Le fossé entre la hauteur hiératique de la création et la pauvreté (la misère) humaine, symbolisée quelques ligne plus loin par la défécation – que nous cherchons à cacher en fermant la porte des toilettes à clé –, entend montrer que « l’accord catégorique avec l’être a pour idéal esthétique un monde où la merde est niée et où chacun se comporte comme si elle n’existait pas ». La « merde » est ici à prendre au sens littéral comme au sens figuré : il s’agit de tout « ce que l’existence humaine a d’essentiellement inacceptable », tout ce qui est mal. Le kitsch incarne cet idéal esthétique où le mal est tout simplement nié comme dans l’imaginaire kawaii. Il s’ensuit une volonté, dans l’art kitsch, de plaire au plus grand nombre et, en cela, d’irriguer les masses.
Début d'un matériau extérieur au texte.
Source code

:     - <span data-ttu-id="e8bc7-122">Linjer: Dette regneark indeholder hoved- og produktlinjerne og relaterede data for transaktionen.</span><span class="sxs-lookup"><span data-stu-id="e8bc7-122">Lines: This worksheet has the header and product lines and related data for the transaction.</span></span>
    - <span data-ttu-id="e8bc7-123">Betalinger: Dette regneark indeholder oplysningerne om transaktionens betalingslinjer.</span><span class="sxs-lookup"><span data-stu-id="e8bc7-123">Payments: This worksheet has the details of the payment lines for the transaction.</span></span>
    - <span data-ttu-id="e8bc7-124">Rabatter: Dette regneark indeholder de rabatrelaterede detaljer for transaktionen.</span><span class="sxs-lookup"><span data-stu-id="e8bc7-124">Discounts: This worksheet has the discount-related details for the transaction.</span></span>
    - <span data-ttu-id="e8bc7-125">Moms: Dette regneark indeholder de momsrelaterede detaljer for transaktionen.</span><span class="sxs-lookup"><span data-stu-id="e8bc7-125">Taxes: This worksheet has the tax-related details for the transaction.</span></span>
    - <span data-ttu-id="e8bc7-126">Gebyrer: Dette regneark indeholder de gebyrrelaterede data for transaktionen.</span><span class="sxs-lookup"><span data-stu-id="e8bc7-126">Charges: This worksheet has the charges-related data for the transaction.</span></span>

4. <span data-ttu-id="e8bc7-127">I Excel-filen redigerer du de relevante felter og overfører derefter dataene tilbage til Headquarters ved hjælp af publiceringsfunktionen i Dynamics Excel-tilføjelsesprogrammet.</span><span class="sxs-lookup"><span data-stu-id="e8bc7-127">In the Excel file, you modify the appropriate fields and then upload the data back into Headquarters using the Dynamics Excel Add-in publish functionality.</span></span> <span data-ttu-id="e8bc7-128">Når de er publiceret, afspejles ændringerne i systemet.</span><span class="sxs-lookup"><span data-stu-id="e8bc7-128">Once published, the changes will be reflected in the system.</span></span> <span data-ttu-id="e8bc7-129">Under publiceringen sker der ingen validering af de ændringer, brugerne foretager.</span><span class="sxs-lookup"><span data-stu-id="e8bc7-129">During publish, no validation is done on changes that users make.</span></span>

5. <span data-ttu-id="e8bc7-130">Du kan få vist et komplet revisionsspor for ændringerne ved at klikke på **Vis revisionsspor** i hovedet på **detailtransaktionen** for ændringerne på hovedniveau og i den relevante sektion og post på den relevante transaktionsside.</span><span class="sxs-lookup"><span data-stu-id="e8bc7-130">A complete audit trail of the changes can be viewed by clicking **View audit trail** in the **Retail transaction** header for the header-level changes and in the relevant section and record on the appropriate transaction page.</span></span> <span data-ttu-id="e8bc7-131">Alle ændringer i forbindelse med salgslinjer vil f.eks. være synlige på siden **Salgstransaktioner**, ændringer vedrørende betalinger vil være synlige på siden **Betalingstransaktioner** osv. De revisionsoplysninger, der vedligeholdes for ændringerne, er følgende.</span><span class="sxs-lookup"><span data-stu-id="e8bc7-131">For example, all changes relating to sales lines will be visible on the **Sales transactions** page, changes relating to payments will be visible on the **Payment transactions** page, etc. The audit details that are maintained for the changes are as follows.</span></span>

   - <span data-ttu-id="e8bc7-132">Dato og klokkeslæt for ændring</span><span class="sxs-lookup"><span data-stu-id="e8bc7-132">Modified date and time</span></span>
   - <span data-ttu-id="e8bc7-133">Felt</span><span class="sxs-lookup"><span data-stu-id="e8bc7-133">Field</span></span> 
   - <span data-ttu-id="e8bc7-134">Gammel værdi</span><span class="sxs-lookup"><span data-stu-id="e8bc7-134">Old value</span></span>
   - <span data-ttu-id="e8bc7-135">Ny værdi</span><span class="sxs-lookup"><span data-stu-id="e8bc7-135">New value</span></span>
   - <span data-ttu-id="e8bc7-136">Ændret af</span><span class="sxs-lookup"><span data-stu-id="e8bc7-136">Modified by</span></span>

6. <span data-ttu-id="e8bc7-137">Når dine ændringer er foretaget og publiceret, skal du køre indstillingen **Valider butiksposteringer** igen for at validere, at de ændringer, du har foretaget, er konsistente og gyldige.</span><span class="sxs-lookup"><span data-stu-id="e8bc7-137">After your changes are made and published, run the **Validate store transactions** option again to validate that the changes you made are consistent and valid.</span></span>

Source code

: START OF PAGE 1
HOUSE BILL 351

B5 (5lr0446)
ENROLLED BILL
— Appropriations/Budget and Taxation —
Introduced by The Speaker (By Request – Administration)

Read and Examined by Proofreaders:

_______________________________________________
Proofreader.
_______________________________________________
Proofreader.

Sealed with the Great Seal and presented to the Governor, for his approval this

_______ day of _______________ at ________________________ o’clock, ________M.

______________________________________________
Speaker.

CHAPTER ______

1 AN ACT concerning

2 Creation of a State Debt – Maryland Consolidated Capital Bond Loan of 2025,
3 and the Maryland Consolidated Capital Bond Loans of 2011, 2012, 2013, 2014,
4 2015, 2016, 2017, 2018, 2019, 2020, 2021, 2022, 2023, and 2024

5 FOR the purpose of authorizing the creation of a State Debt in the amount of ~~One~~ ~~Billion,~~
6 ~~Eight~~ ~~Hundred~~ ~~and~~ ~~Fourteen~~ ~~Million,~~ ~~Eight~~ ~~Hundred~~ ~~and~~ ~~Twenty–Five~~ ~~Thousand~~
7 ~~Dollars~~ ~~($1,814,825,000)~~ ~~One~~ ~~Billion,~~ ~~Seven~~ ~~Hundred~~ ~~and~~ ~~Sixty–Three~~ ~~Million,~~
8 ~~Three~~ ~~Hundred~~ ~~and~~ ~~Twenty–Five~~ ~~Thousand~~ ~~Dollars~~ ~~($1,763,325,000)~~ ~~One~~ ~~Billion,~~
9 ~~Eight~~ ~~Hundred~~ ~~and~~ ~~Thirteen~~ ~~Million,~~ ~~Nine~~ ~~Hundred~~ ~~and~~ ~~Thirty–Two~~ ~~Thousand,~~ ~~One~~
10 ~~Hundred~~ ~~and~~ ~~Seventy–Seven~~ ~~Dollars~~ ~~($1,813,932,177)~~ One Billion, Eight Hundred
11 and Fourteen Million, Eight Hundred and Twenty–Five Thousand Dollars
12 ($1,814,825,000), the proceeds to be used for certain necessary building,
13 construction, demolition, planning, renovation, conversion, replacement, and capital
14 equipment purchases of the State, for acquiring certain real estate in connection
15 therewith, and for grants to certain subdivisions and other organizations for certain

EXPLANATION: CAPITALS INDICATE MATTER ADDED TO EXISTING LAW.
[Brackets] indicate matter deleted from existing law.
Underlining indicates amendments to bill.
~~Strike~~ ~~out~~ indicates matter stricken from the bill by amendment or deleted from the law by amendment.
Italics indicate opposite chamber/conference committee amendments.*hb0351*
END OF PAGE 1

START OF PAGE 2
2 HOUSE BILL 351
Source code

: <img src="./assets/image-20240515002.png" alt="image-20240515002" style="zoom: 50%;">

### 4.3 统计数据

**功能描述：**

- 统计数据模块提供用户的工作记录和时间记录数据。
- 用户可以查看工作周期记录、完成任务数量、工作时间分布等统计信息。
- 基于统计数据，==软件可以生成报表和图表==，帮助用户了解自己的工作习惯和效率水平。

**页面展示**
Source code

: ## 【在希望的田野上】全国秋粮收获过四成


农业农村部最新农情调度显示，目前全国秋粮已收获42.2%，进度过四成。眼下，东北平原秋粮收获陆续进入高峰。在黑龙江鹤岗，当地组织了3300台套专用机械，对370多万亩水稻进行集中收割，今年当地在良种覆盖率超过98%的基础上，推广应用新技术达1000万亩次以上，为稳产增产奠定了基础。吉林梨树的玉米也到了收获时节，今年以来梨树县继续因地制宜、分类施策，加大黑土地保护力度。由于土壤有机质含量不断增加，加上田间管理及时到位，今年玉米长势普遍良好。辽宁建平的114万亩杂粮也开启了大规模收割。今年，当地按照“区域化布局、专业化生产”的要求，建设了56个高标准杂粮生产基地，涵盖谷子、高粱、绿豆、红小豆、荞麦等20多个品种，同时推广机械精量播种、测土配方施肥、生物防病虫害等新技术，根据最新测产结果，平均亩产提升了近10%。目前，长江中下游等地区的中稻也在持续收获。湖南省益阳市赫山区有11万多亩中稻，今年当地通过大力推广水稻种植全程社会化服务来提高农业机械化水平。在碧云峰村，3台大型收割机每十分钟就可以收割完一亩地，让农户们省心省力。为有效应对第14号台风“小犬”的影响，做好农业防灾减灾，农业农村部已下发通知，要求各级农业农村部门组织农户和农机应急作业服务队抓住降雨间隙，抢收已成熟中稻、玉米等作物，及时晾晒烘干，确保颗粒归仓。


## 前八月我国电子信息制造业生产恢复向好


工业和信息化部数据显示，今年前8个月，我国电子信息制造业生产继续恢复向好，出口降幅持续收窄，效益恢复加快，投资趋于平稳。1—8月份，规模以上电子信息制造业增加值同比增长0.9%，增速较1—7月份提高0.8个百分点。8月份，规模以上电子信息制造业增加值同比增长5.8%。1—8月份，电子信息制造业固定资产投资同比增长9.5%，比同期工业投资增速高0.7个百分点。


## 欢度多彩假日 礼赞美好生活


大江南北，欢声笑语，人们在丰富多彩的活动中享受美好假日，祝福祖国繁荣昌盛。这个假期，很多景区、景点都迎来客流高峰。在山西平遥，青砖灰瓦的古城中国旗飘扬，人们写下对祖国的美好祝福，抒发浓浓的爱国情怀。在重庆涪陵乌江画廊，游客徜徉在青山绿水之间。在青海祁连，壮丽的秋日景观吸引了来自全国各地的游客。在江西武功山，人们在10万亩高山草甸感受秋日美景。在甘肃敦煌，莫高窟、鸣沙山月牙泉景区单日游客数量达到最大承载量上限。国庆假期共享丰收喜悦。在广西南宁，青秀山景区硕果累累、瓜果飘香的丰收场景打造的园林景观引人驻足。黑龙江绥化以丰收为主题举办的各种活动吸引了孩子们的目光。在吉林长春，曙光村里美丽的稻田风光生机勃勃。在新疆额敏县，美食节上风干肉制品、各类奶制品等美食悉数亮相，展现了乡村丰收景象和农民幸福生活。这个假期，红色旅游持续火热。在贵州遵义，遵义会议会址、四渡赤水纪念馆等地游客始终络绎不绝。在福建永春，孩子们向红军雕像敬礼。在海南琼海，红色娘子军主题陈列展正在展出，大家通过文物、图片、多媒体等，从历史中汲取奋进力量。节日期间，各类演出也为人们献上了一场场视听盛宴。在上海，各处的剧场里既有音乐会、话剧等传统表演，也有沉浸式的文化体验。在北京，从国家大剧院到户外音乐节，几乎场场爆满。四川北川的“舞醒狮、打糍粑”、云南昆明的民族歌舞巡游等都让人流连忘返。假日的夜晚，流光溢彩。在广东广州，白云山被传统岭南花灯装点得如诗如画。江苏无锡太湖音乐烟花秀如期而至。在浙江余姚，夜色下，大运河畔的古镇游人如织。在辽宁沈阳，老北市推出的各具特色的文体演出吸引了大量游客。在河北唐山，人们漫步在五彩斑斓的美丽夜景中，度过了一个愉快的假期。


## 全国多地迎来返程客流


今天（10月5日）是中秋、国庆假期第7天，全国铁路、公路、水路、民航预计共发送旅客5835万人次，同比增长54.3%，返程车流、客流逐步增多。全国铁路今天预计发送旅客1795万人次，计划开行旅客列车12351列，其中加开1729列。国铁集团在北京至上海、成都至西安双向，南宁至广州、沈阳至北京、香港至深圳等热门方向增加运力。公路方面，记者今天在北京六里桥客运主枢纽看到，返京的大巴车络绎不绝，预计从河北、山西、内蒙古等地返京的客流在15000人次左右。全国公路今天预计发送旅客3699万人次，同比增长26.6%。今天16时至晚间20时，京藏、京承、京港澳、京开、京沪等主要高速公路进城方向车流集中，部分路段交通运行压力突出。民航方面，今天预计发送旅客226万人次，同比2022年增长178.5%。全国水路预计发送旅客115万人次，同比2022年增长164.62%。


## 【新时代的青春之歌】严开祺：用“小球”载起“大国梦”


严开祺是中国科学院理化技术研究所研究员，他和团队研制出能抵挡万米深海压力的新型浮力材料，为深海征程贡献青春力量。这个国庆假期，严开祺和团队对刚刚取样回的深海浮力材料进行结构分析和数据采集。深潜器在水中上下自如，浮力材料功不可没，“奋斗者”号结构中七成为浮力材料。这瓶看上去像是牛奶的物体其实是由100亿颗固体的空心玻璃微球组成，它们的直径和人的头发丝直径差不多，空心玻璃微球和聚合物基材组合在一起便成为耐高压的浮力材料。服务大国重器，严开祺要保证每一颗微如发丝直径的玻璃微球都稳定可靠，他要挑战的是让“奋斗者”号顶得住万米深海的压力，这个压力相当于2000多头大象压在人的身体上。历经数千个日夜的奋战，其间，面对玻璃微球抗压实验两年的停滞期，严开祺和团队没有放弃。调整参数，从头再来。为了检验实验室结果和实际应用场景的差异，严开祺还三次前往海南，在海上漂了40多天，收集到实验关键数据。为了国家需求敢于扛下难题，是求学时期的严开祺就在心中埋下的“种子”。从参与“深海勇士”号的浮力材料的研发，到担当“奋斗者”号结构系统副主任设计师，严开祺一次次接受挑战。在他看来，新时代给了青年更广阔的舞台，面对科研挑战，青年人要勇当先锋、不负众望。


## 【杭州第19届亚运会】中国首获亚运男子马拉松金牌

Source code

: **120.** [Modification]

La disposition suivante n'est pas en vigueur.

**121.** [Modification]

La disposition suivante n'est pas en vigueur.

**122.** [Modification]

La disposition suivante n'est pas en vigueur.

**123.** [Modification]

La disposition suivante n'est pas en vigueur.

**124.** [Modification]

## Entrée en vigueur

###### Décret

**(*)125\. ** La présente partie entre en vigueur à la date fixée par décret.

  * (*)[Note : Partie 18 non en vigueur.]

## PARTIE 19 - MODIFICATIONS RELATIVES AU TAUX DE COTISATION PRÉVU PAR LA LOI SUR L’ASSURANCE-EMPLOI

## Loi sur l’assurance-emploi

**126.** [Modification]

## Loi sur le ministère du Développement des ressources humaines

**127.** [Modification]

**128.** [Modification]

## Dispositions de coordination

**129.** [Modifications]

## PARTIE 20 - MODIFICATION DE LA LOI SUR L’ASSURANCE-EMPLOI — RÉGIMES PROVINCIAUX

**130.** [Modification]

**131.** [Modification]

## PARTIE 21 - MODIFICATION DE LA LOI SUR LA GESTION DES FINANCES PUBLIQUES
On retrouve cette exfiltration du mal dans la religion (en périphérie dans la mesure où, fondamentalement, le mal n’y est pas supprimé) mais surtout dans le totalitarisme – cet empire du bien – et, plus généralement, dans les figures anthropologiques de la post-histoire. Hermann Broch et Milan Kundera se retrouvent au moins sur un point : la négation du mal handicape lourdement tout pressentiment du réel. Les deux discours s’accordent par ailleurs sur les caractéristiques du kitsch : la codification esthétique propre aux pseudo-morales du kitsch, relevait par Broch, s’articule sans encombre à l’horreur du mal mis en évidence par Kundera.